__TEXTO DO EXERCÍCIO__.
'''
Não há como culpar o cidadão pela descrença associada à prestação de serviços públicos no Brasil. A precariedade constatada no cotidiano da população, muito mal assistida em matéria de quase tudo, sobretudo no fundamental, a exemplo da educação, mobilidade e segurança pública, é notória. No que diz respeito às atividades do Sistema Único de Saúde, entretanto, é preciso uma análise mais cuidadosa. O SUS é o maior plano de saúde atuando em Sergipe.
Os leitos disponibilizados pelo SUS, por exemplo, respondem por quase 70% das vagas em UTI criadas em Sergipe. São 371 leitos atrelados à rede hospitalar pública e filantrópica, contra apenas 163 da rede particular. Ruim com o SUS. Muito pior sem ele.
Com a efetivação do SUS, o Brasil se tornou o primeiro país do mundo com mais de 150 milhões de habitantes comprometido com a oferta de saúde universal. Não é pouco. Trata-se de garantir desde o simples atendimento ambulatorial até o transplante de órgãos, garantindo acesso integral e gratuito para toda a população do país. Quem aguarda atendimento nas unidades sobrecarregadas país afora certamente vai se surpreender, mas isso bastou para transformar o SUS em referência mundial em saúde pública.
'''
__OS REGISTROS__.
'''
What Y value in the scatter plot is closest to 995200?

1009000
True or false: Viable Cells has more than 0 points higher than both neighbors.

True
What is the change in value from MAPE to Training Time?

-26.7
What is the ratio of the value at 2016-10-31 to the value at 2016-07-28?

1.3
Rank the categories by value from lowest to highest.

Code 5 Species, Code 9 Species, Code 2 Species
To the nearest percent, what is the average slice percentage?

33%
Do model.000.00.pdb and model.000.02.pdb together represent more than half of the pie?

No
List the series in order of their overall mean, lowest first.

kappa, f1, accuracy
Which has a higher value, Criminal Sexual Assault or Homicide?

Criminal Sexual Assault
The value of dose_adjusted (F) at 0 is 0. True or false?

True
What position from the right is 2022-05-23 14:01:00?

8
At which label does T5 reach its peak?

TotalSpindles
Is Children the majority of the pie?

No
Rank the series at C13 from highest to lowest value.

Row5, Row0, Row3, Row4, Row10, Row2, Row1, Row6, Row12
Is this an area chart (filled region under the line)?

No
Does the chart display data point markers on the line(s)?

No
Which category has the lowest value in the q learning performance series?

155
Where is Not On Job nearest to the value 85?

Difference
'''
__TAREFAS A REALIZAR__.
1. Transcreva literalmente o trecho do texto sobre o SUS que se inicia nas palavras "Não há como" e se encerra após as palavras "pior sem ele.".
2. Segundo o texto sobre o SUS, quantos leitos de UTI em Sergipe pertencem à rede particular?
3. Dê continuidade ao texto sobre o SUS, redigindo o que viria depois de sua última frase.

__RESPOSTAS ÀS TAREFAS__.
1.
Não há como culpar o cidadão pela descrença associada à prestação de serviços públicos no Brasil. A precariedade constatada no cotidiano da população, muito mal assistida em matéria de quase tudo, sobretudo no fundamental, a exemplo da educação, mobilidade e segurança pública, é notória. No que diz respeito às atividades do Sistema Único de Saúde, entretanto, é preciso uma análise mais cuidadosa. O SUS é o maior plano de saúde atuando em Sergipe.
Os leitos disponibilizados pelo SUS, por exemplo, respondem por quase 70% das vagas em UTI criadas em Sergipe. São 371 leitos atrelados à rede hospitalar pública e filantrópica, contra apenas 163 da rede particular. Ruim com o SUS. Muito pior sem ele.

2. 163 leitos.

3.
O que não significa que as políticas públicas do setor não necessitem de muitos ajustes. A criação da Fundação Hospitalar de Saúde, em âmbito estadual, por exemplo, nunca foi ponto pacífico. Para os movimentos sociais, a iniciativa fere a Constituição, uma vez que transfere a responsabilidade sobre a gestão de bens públicos para terceiros. Nesse contexto, a falência administrativa alegada pelos sindicatos da área – segundo os quais as unidades de saúde vira e mexe enfrentam restrições materiais constrangedoras- até que faz muito sentido.
Trocando em miúdos: Há muito a ser devidamente enfrentado na oferta de assistência médica à população, sobretudo na rede básica de saúde, cujas deficiências reverberam no sistema inteiro. O SUS, no entanto, longe de ser um problema, é um grande aliado e a maior esperança de solução.